New Delhi: The country’s department of pharmaceuticals plans to provide financial assistance to micro, small and medium enterprises, or MSMEs, in the pharmaceutical sector for upgrading their facilities to meet manufacturing rules laid down by the ministry of health and family welfare, according to two government officials.
“Under this scheme, the MSMEs will get subsidy from us, under the department of MSME’s credit-linked capital subsidy scheme... Currently, the subsidy for pharmaceutical manufacturers is not enough,” said Ashok Kumar, secretary, department of pharmaceuticals under the ministry of fertilizers, chemicals and petrochemicals.
“We are holding discussions with the department of MSME and the scheme should be finalized by the end of this month or early April,” Kumar added.
This move comes after a parliamentary panel submitted a report in February on the amendment to so-called good manufacturing practices outlined in Schedule M of the Drugs and Cosmetics Rule, that is aimed at ensuring that manufacturing units comply with global standards of production.
“Of course, the recommendations of the standing committee will also be looked into.
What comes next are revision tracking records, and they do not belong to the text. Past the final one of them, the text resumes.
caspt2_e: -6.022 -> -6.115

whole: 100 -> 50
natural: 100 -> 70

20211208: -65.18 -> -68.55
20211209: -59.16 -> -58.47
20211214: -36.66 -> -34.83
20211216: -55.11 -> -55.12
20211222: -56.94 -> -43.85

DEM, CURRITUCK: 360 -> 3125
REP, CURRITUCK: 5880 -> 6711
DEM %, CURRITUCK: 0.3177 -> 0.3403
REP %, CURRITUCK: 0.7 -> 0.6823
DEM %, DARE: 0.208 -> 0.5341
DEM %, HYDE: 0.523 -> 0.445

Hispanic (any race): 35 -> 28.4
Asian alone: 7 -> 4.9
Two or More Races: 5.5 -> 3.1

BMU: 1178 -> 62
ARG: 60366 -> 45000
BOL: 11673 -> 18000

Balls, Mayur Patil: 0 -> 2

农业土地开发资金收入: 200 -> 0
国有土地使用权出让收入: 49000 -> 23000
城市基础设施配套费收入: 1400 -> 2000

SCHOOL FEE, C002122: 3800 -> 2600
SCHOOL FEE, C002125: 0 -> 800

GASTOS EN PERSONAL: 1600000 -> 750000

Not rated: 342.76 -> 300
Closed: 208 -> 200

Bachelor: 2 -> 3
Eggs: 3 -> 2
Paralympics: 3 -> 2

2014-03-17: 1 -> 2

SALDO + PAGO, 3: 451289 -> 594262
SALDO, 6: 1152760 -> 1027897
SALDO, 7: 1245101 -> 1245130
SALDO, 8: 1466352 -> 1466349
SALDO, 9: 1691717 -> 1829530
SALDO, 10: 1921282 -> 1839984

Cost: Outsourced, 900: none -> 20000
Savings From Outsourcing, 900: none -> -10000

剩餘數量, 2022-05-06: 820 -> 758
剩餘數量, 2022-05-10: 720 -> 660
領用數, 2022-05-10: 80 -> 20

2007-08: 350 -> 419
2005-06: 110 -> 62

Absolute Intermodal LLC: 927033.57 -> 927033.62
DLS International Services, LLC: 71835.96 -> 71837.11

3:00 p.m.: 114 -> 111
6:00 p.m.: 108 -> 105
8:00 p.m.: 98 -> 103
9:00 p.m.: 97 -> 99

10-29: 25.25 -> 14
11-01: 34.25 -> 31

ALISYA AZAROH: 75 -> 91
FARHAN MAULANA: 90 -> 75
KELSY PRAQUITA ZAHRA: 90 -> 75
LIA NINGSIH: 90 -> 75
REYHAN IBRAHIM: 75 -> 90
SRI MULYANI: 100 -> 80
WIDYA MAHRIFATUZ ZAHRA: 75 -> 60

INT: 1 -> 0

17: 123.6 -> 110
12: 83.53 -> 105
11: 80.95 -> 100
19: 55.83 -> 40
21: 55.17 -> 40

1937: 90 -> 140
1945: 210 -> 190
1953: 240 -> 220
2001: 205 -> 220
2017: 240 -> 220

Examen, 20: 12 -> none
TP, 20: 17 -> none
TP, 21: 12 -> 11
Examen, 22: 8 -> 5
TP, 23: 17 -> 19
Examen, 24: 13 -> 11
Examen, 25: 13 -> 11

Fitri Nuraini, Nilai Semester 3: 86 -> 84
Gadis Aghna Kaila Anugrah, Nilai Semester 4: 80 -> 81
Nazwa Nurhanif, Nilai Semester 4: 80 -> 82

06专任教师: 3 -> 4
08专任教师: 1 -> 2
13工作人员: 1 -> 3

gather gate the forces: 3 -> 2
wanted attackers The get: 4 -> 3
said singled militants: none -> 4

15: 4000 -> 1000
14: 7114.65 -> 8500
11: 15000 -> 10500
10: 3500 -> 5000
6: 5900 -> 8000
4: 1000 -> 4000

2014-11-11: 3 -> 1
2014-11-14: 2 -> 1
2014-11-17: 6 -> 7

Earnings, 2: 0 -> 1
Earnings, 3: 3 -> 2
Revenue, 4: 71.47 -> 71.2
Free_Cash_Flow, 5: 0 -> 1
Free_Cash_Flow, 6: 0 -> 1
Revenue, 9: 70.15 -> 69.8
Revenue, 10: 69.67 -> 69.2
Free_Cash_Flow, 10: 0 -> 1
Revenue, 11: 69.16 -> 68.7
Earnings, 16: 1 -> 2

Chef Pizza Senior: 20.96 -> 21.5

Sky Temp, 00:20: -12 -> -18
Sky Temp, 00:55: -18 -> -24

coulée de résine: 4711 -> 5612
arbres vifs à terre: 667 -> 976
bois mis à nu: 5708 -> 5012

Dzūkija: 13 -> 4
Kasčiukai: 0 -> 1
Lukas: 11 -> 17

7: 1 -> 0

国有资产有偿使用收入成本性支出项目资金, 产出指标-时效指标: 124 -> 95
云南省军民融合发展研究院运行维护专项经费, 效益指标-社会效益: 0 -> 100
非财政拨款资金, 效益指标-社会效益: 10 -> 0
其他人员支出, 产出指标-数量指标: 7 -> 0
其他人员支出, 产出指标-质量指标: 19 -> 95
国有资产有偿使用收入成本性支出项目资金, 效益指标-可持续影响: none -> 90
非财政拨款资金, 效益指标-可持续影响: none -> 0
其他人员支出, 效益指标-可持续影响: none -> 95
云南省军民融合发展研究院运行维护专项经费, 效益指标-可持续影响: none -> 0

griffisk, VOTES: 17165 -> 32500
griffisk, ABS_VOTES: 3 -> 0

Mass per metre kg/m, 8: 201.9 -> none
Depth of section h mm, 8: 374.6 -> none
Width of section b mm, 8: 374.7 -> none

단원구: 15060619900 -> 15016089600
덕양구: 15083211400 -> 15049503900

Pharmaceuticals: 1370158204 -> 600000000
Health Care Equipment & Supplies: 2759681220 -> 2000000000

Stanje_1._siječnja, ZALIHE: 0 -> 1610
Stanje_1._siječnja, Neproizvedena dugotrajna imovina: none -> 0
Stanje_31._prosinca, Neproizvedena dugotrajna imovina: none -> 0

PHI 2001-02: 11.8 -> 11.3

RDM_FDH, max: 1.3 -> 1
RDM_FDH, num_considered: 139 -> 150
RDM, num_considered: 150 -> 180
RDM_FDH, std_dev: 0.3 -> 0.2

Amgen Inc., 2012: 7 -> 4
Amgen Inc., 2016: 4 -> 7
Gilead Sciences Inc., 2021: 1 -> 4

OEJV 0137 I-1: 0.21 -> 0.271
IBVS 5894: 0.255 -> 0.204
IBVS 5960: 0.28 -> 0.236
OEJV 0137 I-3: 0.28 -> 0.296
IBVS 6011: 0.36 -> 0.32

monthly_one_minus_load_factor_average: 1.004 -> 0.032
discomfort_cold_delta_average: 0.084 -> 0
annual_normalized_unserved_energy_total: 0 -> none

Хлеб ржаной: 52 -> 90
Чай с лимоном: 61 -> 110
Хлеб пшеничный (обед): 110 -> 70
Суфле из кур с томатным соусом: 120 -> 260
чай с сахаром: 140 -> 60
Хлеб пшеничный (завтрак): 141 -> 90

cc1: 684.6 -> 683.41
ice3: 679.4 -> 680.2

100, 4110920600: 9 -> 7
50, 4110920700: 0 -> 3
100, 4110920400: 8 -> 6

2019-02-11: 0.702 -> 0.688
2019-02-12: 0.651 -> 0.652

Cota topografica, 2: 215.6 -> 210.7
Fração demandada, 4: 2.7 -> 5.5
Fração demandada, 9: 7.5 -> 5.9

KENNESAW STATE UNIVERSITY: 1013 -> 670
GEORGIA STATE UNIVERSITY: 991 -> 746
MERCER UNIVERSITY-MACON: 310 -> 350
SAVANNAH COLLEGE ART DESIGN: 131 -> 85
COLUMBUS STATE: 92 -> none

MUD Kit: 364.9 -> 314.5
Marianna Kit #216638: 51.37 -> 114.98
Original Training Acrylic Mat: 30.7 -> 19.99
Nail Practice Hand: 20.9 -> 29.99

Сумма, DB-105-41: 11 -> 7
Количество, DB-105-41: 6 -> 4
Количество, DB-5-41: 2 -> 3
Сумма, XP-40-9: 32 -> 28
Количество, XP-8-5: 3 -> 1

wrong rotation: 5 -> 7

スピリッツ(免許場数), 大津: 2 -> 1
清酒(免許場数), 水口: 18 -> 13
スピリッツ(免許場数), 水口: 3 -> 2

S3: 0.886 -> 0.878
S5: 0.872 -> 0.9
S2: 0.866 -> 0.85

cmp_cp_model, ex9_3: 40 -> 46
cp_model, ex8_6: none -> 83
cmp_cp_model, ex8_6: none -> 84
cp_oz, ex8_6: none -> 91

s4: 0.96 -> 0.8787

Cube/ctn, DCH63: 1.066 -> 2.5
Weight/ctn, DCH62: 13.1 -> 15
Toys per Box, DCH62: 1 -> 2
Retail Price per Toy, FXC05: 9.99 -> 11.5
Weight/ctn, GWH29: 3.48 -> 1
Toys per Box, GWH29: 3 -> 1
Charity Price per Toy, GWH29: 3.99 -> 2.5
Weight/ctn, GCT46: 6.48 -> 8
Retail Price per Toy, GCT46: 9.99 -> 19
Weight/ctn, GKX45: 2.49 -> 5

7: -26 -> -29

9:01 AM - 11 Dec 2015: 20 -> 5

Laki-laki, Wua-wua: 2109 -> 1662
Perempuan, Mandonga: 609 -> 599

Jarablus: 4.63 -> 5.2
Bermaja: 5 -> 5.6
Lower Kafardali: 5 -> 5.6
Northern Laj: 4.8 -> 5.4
The health ministry has also conveyed to us that it has no objection to our scheme,” Kumar said.
The department of MSME currently gives subsidy to small and medium enterprises, or SMEs, but, following the implementation of the revised Schedule M in 2005, this subsidy of up to Rs15 lakh has proved insufficient considering the changes various manufacturing units have to make.
In fact, within a year after its implementation in 2005, 185 MSMEs closed down in Maharashtra and 89 in Haryana.
“After that additional licences to manufacture were not renewed for units if they didn’t comply with Schedule M. So, many more closed down but that has not been documented,” said Jagdeep Singh, secretary general, SME Pharma Industries Confederation, or SPIC, an industry group.
“For the proposed scheme, we have to continue to have discussions (with the department of pharmaceuticals) and we are going to have discussions in the next week too,” a senior official involved in the discussions at the department of MSME said on condition of anonymity.
In a submission to the parliamentary panel, the health ministry said that “on an average, 80% of Schedule M norms require change of mind set of technical persons… This does not call for any investment but requires good documentation. The rest 20% requires change in infrastructure facilities which may involve some financial investment”.
But small-scale industrialist argue that revised Schedule M rules are tough to implement without financial assistance. “It is clear that the government does not want to compromise on quality, but they have to realize that Schedule M is very general and difficult for SMEs to implement,” said T.S. Jaishankar, chairman, Confederation of Indian Pharmaceutical Industry.
Regulatory experts also argue that the 20% change required in infrastructure includes additional space requirement, which is not possible for many units.
“You cannot have a rule which is retrospective. Compared with the old schedule M, the amended one has so many structural and location changes. We have no problem with equipment changes and technological changes but just the infrastructural changes can cost anything between Rs1 crore and Rs3 crore,” said Chandra M. Gulati, editor, Monthly Index of Medical Specialities.
Currently, the subsidy available under the department of MSME’s subsidy scheme provides just for modernization and technology upgrade in small sector, not infrastructure expenses.
“Isolated decisions without collective responsibility within various government departments are responsible for policies gradually leading to elimination of small and medium pharma units in its contribution towards providing quality medicines at affordable prices,” said Lalit Jain, vice-chairman, SPIC, adding the government needed to take a stance that is in public interest.